Jiayin (Julia) Qian received the President’s Student Leadership & Service Award (PSLSA) in April 2015 to recognize her work with ISSS and other student groups across campus.
Jiayin (Julia) Qian believes in opportunity. Opportunity led her from her hometown of Jinan, China to the University of Minnesota campus, and from being a new student to receiving the prestigious President’s Student and Leadership Award. Adjusting to a new culture didn’t come without its share of speed bumps; however, by using opportunities she found on campus, Qian was able to gain a new understanding of her surroundings and herself.
Qian’s first encounter with the University of Minnesota was during a study abroad trip hosted by her college in China. Drawn to the diverse campus and by her strong desire to expand her knowledge of American education system, Qian transferred to the University in 2013.
Since then, Qian has focused on pursing her degree in Family Social Science and integrating herself in the campus community through involvement in a number of extracurricular programs. Qian’s first student group experience was with the International Buddy Program, coordinated by International Student and Scholar Services (ISSS). After this positive experience, she quickly began filling her schedule with other obligations ranging from introducing new students to campus as a Global Gopher Guide to helping sexual assault survivors as an Aurora Center Advocate and being an assistant in an autism research lab.
Qian says that part of the reason she was prompted to get involved was the sheer number of opportunities available to her compared to at her former college. “When I got here, I thought, ‘There are so many resources, why don’t I take advantage of it?’”

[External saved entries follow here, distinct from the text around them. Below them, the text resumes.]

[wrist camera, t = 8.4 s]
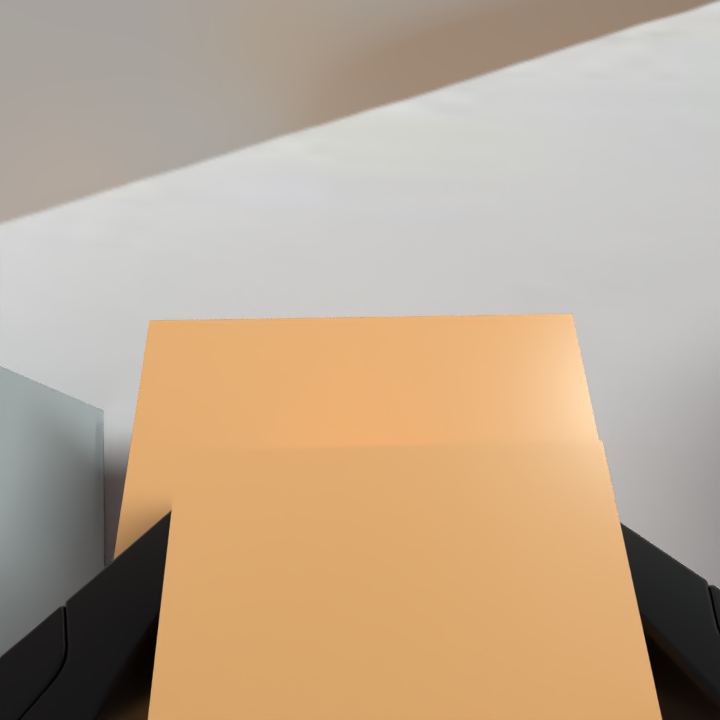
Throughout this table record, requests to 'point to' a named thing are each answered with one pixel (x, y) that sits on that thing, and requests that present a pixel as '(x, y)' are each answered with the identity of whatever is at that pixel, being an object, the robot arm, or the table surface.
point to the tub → (46, 501)
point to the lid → (382, 523)
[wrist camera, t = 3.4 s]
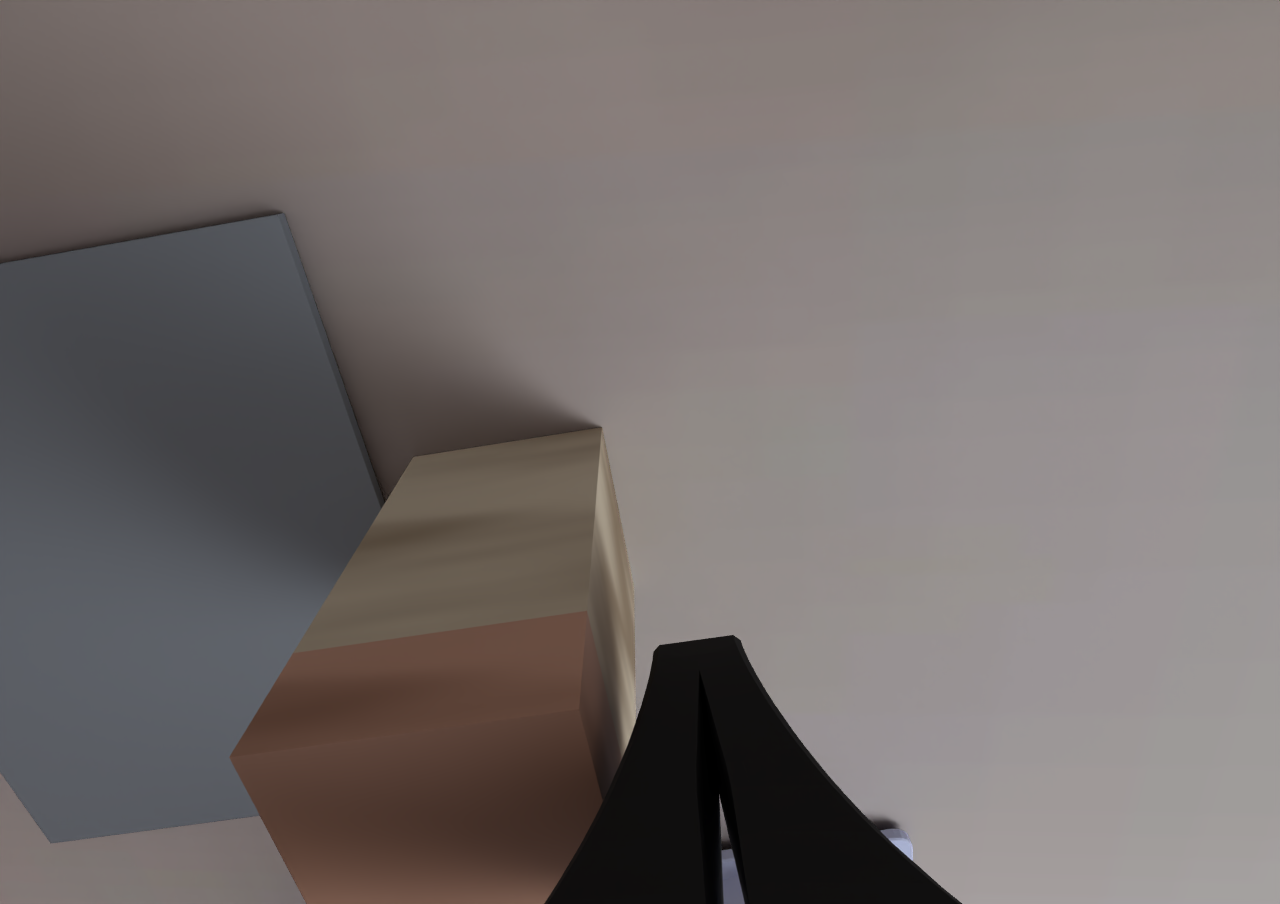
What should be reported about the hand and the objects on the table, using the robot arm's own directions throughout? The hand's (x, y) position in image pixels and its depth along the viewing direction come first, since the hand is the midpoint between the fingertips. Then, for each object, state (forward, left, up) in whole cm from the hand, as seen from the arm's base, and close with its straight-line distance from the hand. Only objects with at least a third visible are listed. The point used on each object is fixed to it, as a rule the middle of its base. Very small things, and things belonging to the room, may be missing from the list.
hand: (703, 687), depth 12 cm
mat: (0, +13, -6) cm, 15 cm away
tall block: (0, +4, -6) cm, 7 cm away
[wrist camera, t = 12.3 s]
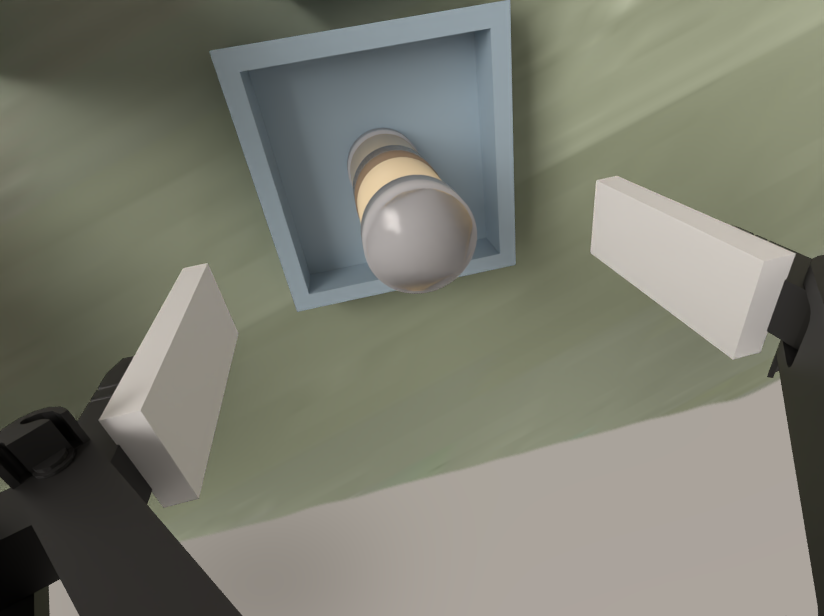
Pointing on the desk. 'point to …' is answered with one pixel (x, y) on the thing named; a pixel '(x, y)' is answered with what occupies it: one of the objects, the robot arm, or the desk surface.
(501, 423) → the desk surface
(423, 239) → the fuse
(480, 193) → the parts tray
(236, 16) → the desk surface
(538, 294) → the desk surface
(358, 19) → the desk surface
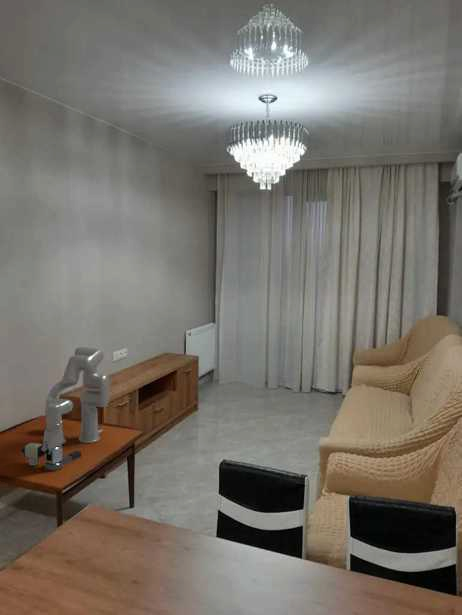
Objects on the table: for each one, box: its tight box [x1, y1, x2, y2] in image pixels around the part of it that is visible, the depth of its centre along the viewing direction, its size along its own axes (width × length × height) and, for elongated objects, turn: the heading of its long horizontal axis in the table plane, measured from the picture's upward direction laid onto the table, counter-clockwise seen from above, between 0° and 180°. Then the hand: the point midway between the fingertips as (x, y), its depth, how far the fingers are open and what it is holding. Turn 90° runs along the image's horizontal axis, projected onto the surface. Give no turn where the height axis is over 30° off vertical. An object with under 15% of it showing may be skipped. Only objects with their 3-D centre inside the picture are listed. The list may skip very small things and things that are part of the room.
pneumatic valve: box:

Unfortunately, between the culture shock of adjusting to a new campus and culture, Qian has noticed that campus involvement among her international student peers is lacking. To help advocate for the challenges international students face, Qian became a member of the Campus Climate Planning Team, a university program that discusses how to make campus a more inclusive environment for students and staff.
“We help the University’s senior leaders to focus on student issues and anyone on campus who is marginalized,” she explains. “I feel like in the American education system, people from different cultures separate and don’t have a safe place to talk about these issues. The U of M is really helping people step out from their comfort zone.”
In February, the group hosted an all-day event, “Campus Climate: From Conversation to Action,” which drew more than 400 faculty, staff, and students to discuss a course of action for some of the most pressing issues on campus. According to Qian, one of these issues is fostering a more inclusive environment between domestic and international students.
“Sometimes I feel like its only international students trying to make connections. It’s hard,” she says. “Everything is different from our home country.”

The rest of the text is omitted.